Август зашёл один раз к Ротшильду, и он никогда этого не забудет.
— Боже, подумать только, полтораста вооружённых револьверами людей, стоящих у дверей на страже!
— Но вы всё-таки прошли?
— Мне-то они ничего не сделали, — сказал Август. — Мне приходилось видеть воинов и разбойничьи банды пострашнее этих, и потом у меня у самого был револьвер. И если б они вздумали стрелять, то им не пришлось бы состариться. Это были приличные люди, на них было много золота, и они были благородные; но я-то встречал крупных капитанов и генералов и прежде, поэтому не обратил на них внимания. Они спросили меня, зачем я пришёл. «Это я скажу вашему начальнику», — отвечал я. Тогда они пошли со мной к начальнику, а он был ещё важнее, с перьями и в бусах, но я и прежде видал королей и президентов. «Что вам надо от Ротшильда?» — спросил он. «Я хочу продать ему крупный бриллиант, который я привёз из страны, называемой Перу...»
— Это правда? — спросил доктор.
Август немного обиделся:
— Ещё бы не правда! Я всегда слежу за тем, чтобы не говорить лишнего. И к тому же к Ротшильду не обратишься с выдумкой.
— Итак, вас пропустили?
— Ну, конечно. Я вошёл к человеку, поклонился и сказал, что мне нужно. Отличный человек для разговора, всё равно как какой-нибудь чиновник. «Покажите мне бриллиант», — сказал он. Я показал, и он тотчас купил его. Он не стал даже торговаться, вынул бумажник и заплатил. И что это был за бумажник!
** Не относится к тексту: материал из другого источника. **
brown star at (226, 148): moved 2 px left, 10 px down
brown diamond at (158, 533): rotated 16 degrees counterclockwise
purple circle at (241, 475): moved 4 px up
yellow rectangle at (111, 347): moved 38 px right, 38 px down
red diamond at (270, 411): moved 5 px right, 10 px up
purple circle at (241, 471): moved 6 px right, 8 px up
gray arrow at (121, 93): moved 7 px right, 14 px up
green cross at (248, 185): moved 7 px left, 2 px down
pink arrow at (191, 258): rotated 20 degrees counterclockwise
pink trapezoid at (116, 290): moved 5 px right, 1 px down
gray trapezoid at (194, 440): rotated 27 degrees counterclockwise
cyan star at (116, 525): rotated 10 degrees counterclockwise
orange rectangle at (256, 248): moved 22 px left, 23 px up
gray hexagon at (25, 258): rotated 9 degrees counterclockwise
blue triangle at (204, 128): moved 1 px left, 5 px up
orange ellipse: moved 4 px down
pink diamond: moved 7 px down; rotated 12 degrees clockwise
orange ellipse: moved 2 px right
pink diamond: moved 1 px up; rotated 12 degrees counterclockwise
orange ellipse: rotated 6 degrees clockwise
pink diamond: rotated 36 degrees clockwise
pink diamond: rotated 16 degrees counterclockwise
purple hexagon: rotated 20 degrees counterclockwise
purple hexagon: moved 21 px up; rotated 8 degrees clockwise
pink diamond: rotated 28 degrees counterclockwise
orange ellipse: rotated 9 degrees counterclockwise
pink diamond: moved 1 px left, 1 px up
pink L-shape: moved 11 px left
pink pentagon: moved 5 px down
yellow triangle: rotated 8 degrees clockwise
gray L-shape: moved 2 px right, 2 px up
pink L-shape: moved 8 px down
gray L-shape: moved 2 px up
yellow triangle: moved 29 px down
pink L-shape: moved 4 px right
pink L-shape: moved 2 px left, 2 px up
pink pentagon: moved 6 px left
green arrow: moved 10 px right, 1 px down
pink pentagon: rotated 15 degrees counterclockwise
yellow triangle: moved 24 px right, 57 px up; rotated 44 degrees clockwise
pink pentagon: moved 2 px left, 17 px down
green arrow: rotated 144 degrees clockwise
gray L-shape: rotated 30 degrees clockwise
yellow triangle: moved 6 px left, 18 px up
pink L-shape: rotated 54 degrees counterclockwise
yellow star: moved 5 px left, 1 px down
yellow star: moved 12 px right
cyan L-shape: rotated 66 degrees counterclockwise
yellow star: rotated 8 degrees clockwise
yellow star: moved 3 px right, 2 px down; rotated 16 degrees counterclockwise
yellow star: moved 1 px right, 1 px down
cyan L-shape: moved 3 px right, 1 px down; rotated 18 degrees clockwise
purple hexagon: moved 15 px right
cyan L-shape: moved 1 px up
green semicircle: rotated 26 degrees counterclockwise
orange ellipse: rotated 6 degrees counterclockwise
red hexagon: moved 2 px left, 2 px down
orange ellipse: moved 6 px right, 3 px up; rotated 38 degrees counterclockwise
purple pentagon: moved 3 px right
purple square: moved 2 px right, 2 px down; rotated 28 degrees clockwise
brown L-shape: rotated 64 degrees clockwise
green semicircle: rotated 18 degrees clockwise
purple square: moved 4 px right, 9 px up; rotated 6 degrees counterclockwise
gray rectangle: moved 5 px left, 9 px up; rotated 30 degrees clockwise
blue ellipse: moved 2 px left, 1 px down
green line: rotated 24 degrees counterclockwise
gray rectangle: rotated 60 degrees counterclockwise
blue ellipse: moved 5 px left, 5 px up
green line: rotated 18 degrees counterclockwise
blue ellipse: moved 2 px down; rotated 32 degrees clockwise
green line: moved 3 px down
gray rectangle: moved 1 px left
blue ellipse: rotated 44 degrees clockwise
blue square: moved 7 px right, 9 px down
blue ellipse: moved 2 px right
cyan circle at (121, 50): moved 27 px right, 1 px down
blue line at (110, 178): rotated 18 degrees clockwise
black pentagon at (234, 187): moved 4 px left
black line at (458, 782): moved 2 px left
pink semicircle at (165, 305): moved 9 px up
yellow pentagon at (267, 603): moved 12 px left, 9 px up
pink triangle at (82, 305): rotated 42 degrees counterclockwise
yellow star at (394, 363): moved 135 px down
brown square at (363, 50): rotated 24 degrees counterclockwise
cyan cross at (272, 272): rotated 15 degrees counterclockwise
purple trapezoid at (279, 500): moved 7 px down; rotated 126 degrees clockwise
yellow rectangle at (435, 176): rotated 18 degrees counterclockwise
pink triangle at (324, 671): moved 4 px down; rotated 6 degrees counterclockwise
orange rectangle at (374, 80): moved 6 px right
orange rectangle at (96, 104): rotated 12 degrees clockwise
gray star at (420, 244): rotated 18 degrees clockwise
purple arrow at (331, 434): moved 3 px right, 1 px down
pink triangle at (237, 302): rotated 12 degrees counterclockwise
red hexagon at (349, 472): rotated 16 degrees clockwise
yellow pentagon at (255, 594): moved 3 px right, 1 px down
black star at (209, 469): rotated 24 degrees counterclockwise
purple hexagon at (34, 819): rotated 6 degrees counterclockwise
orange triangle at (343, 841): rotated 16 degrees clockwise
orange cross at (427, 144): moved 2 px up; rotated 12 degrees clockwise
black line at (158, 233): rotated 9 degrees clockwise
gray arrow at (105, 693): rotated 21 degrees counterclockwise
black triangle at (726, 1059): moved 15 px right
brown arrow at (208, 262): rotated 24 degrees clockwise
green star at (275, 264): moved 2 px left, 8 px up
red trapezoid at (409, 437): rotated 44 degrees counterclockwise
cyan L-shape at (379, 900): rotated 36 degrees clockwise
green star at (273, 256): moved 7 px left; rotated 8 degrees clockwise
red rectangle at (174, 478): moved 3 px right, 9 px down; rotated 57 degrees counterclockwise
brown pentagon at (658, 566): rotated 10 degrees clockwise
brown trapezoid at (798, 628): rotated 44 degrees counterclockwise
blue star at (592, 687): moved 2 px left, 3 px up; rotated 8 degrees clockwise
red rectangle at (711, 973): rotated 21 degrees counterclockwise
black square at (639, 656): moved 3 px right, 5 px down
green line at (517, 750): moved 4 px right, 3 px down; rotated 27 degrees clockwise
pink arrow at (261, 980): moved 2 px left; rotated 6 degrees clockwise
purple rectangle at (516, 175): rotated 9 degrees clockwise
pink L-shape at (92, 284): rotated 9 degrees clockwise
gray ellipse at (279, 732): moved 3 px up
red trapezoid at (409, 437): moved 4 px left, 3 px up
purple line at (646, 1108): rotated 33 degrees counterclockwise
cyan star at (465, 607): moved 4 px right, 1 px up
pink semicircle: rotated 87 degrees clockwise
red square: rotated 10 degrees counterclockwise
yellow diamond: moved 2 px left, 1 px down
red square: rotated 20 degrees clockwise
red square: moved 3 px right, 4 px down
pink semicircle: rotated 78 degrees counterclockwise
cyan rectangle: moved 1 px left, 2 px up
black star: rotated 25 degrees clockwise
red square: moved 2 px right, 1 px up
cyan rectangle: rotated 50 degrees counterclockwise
Если б мы запихали в наш обыкновенный бумажник целую газету и четыре или шесть колод карт, то и тогда он не был бы так толст, как бумажник Ротшильда!
— Но он, вероятно, здорово похудел, после того как заплатил за бриллиант.
Август тотчас подхватил:
— Ещё бы! Сделался почти совсем плоским. Ведь он отвалил мне целую кучу денег.
— А сколько стоит такой крупный бриллиант?
— Гм, — протянул Август — гм!.. Чтобы не солгать, скажу по правде: не знаю. Знаю только, что в старости буду жить на то, что мне заплатили за этот бриллиант.
— Так, значит, не на то, что вы выиграли в лотерею?
— Конечно, нет! Разве тут есть на что подняться в горы и начать горное дело в широком масштабе?